(SUPPLIED MATERIAL Opens)
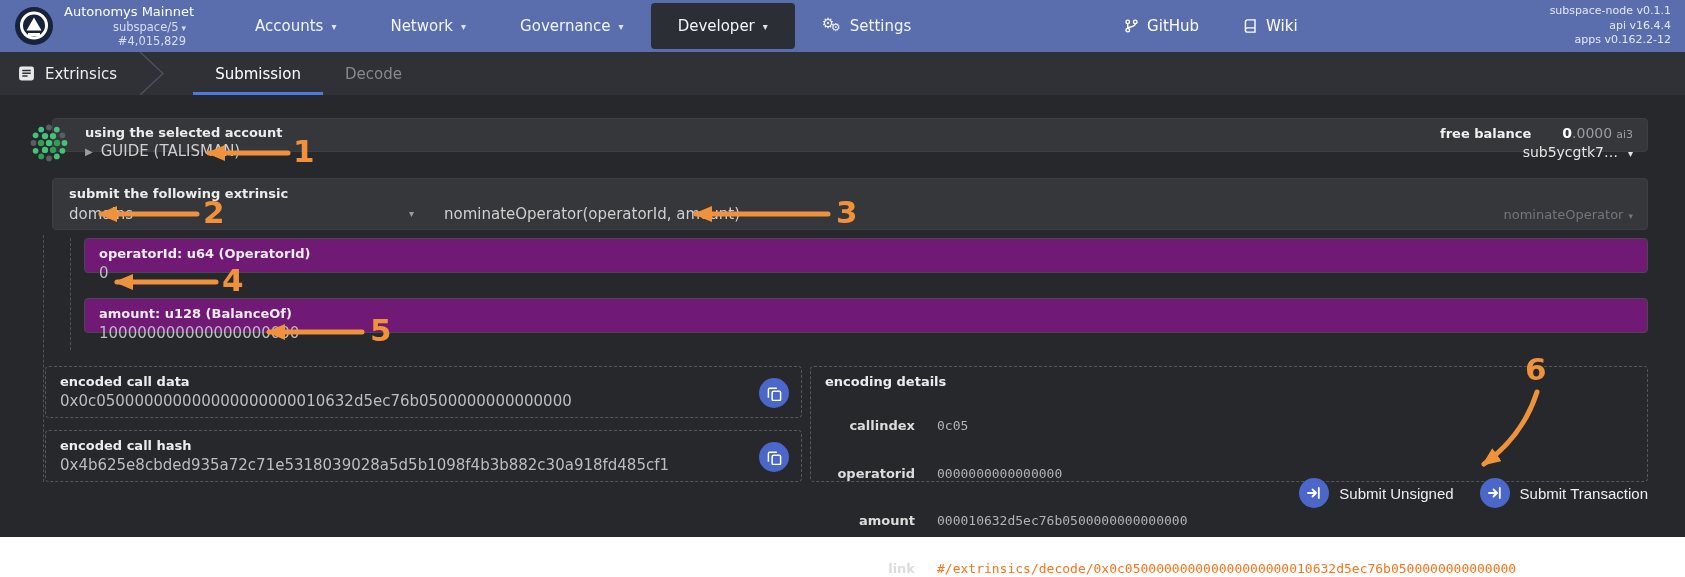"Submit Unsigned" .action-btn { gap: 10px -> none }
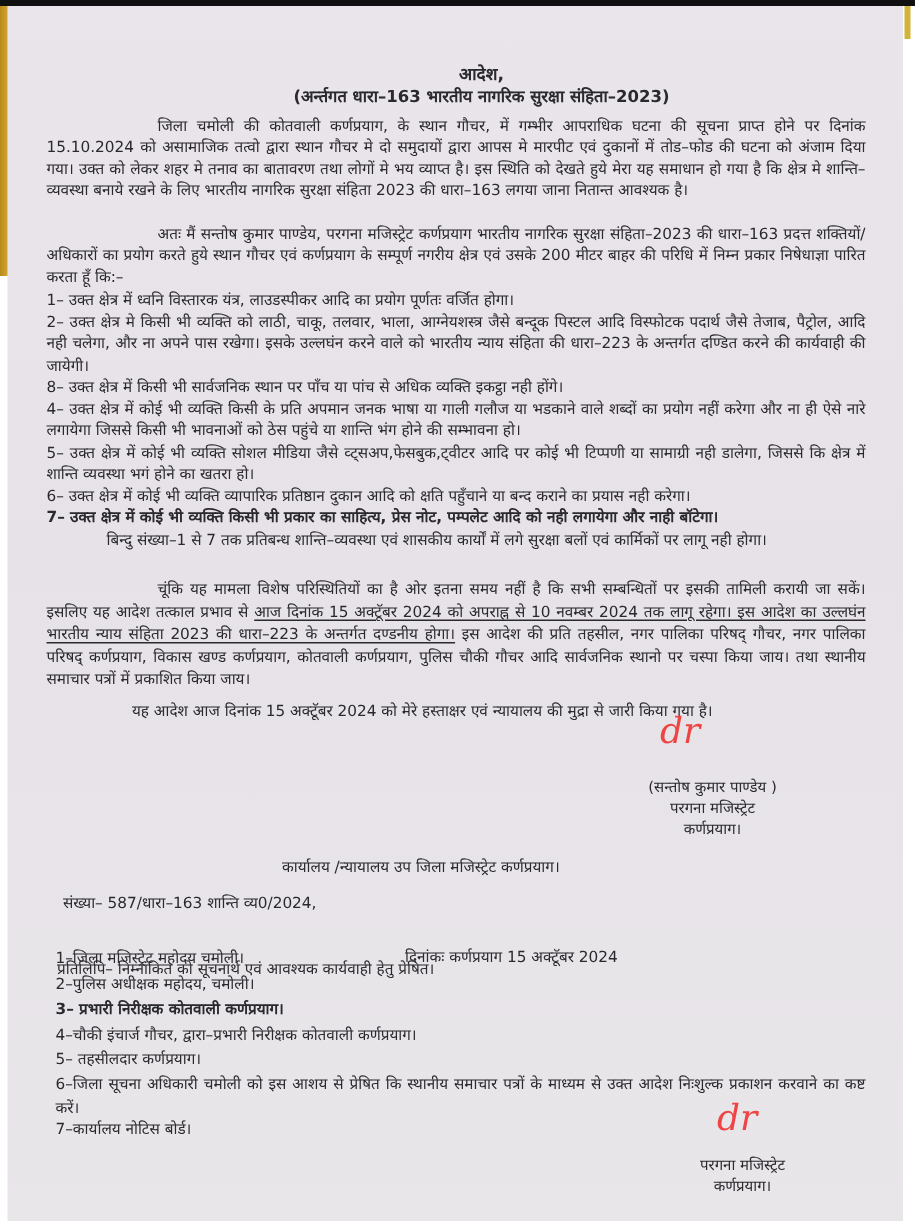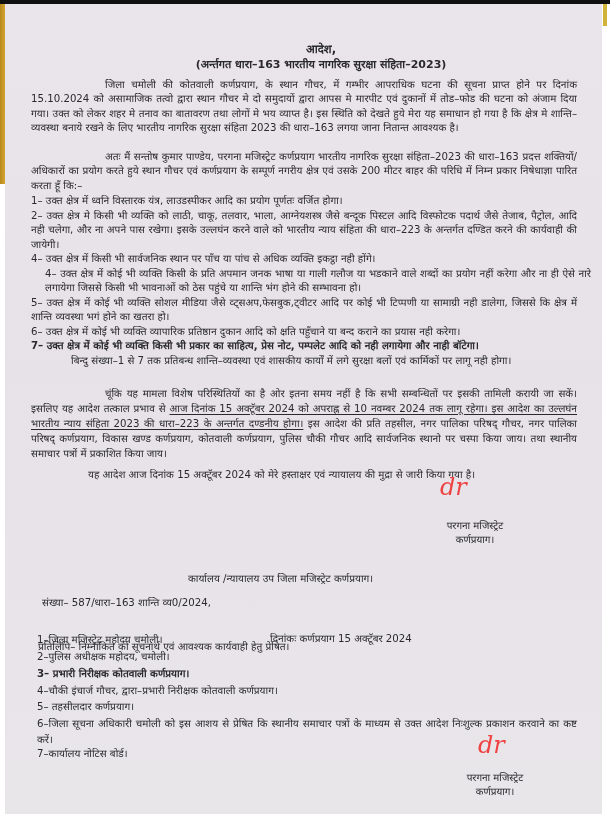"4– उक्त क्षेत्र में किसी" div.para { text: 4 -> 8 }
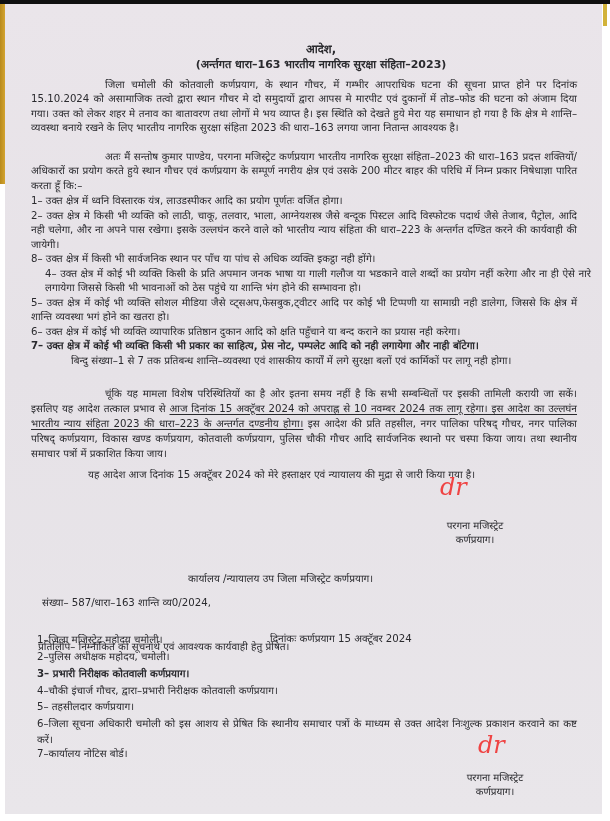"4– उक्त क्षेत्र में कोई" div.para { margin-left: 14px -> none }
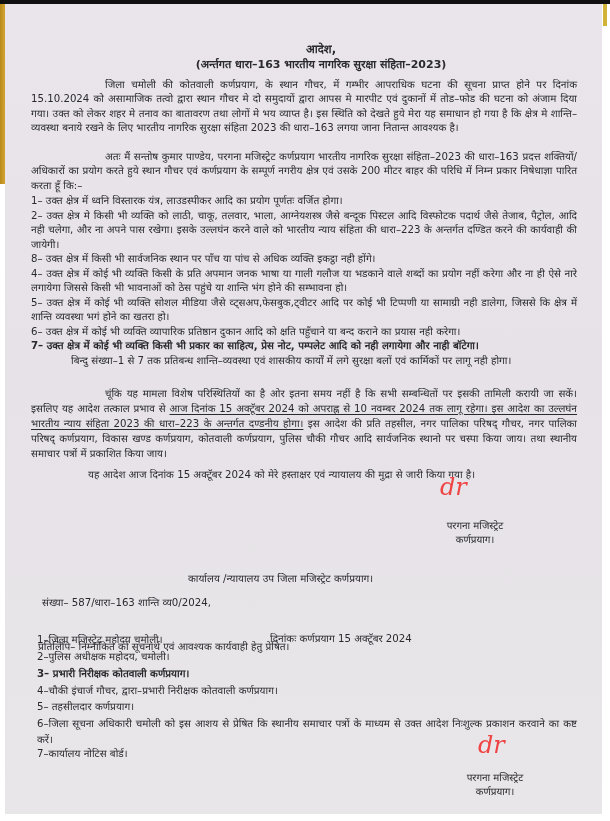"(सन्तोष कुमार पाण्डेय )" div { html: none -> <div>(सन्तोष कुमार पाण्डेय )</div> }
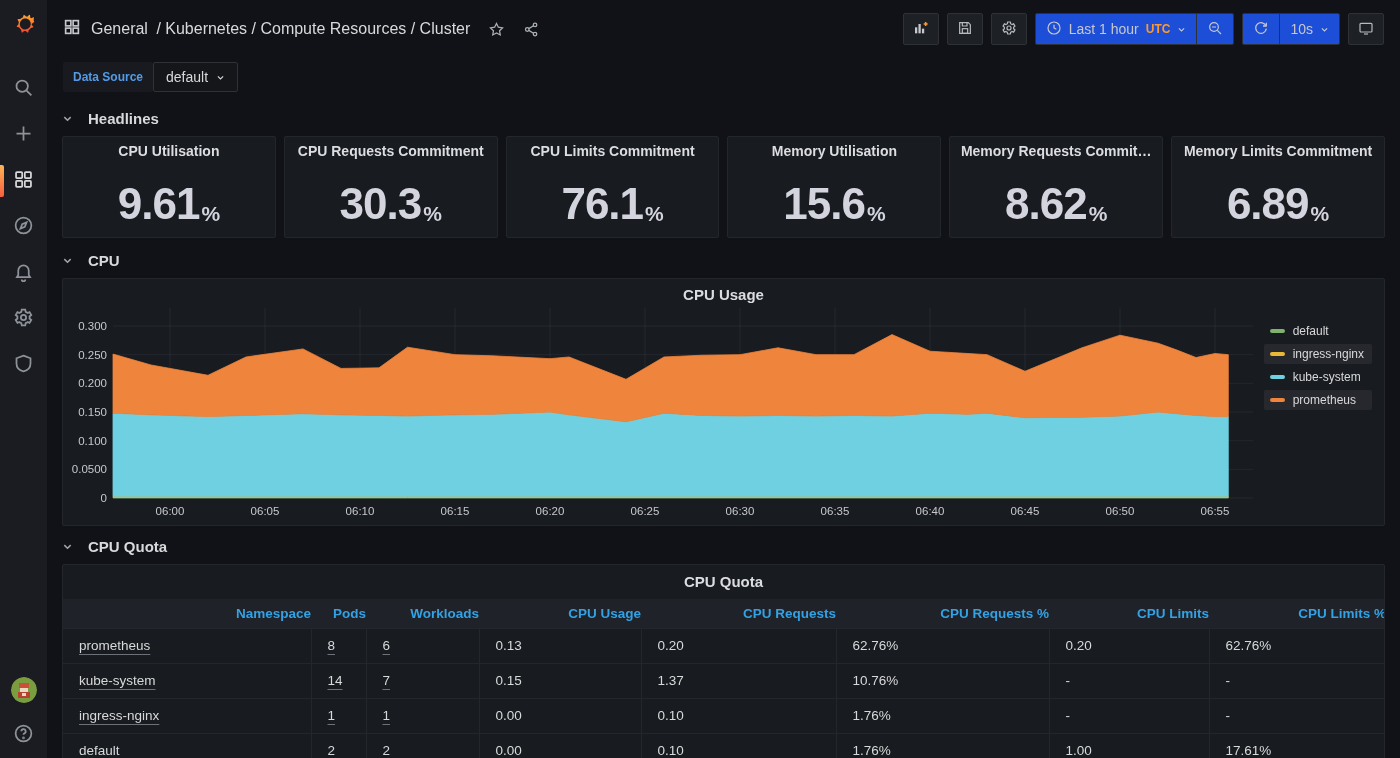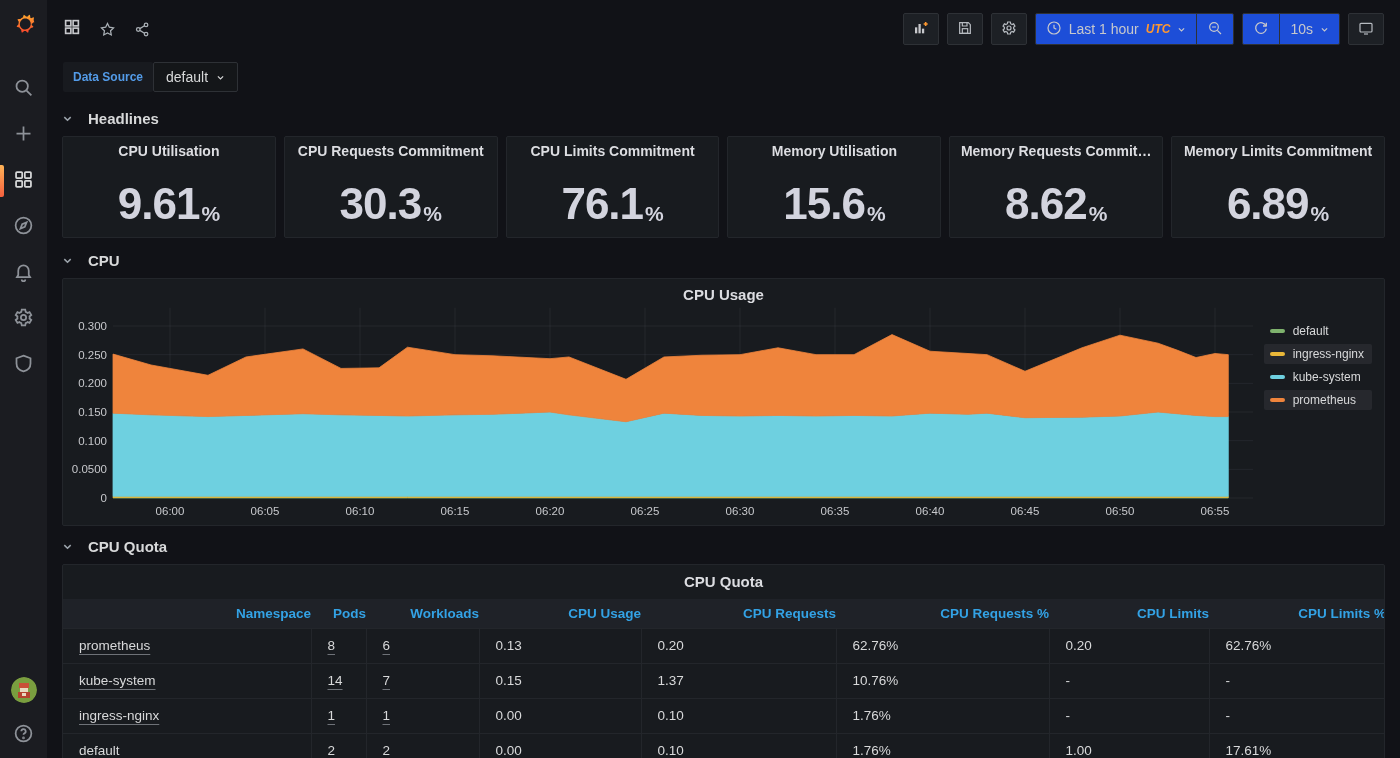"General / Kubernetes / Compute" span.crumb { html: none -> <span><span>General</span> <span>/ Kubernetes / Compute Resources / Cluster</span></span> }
(SUPPLIED MATERIAL Closes)
# ACTIVITY
The expected answer is the complete set of entries, copied verbatim, with no pictures.

# OUTPUT OF THE TASK
"Submit Unsigned" .action-btn { gap: 10px -> none }
"4– उक्त क्षेत्र में किसी" div.para { text: 4 -> 8 }
"4– उक्त क्षेत्र में कोई" div.para { margin-left: 14px -> none }
"(सन्तोष कुमार पाण्डेय )" div { html: none -> <div>(सन्तोष कुमार पाण्डेय )</div> }
"General / Kubernetes / Compute" span.crumb { html: none -> <span><span>General</span> <span>/ Kubernetes / Compute Resources / Cluster</span></span> }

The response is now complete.